• Problem statement: A word-for-word copy of all entries is required, without images.

• Source material:
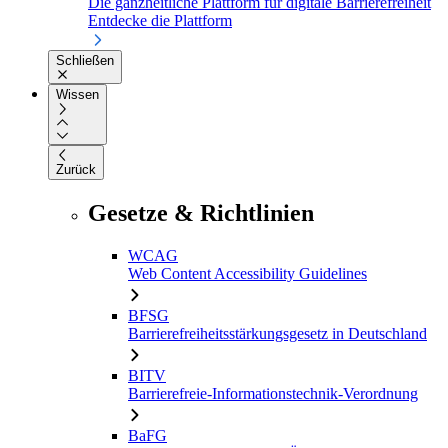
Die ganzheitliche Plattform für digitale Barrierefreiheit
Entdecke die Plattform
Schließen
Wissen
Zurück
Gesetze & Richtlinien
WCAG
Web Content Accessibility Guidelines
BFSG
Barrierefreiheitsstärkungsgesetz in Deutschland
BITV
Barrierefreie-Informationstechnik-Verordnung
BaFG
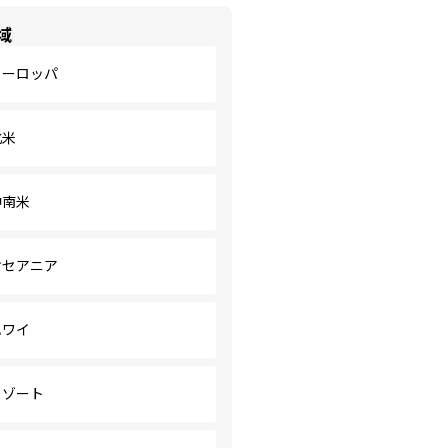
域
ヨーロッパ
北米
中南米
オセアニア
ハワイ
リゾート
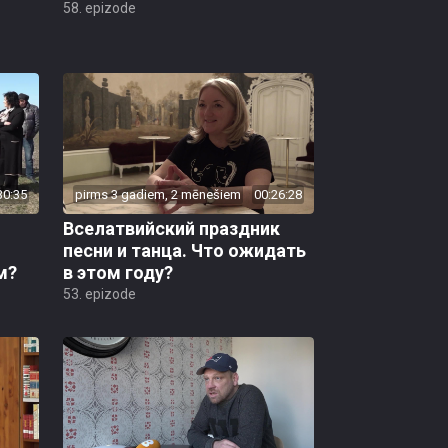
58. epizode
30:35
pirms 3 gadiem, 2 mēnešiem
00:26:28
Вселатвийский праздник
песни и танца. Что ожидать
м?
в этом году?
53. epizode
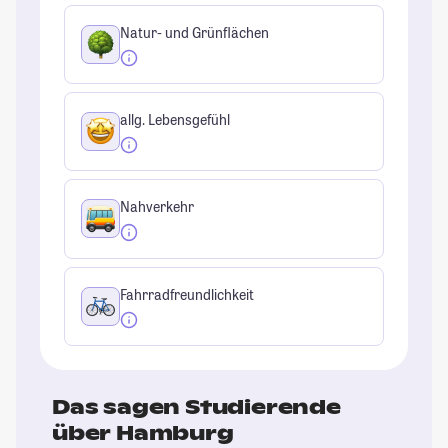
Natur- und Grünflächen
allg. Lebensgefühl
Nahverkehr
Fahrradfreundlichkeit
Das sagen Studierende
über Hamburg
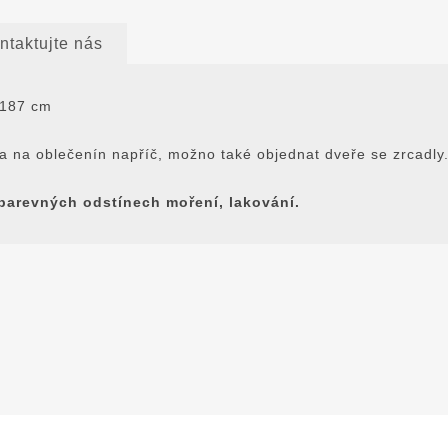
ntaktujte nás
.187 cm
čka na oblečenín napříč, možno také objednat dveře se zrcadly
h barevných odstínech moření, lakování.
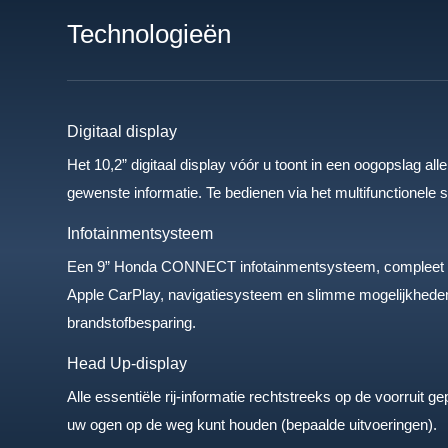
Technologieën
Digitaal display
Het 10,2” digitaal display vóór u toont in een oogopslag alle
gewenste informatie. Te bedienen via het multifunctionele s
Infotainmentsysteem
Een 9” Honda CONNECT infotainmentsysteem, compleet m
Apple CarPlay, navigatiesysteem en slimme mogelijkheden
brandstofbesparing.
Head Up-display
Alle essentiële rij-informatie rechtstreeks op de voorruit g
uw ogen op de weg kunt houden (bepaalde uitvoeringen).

• Final answer:
Die ganzheitliche Plattform für digitale Barrierefreiheit
Entdecke die Plattform
Schließen
Wissen
Zurück
Gesetze & Richtlinien
WCAG
Web Content Accessibility Guidelines
BFSG
Barrierefreiheitsstärkungsgesetz in Deutschland
BITV
Barrierefreie-Informationstechnik-Verordnung
BaFG
域
ヨーロッパ
北米
中南米
オセアニア
ハワイ
リゾート
58. epizode
30:35
pirms 3 gadiem, 2 mēnešiem
00:26:28
Вселатвийский праздник
песни и танца. Что ожидать
м?
в этом году?
53. epizode
Natur- und Grünflächen
allg. Lebensgefühl
Nahverkehr
Fahrradfreundlichkeit
Das sagen Studierende
über Hamburg
ntaktujte nás
.187 cm
čka na oblečenín napříč, možno také objednat dveře se zrcadly
h barevných odstínech moření, lakování.
Technologieën
Digitaal display
Het 10,2” digitaal display vóór u toont in een oogopslag alle
gewenste informatie. Te bedienen via het multifunctionele s
Infotainmentsysteem
Een 9” Honda CONNECT infotainmentsysteem, compleet m
Apple CarPlay, navigatiesysteem en slimme mogelijkheden
brandstofbesparing.
Head Up-display
Alle essentiële rij-informatie rechtstreeks op de voorruit g
uw ogen op de weg kunt houden (bepaalde uitvoeringen).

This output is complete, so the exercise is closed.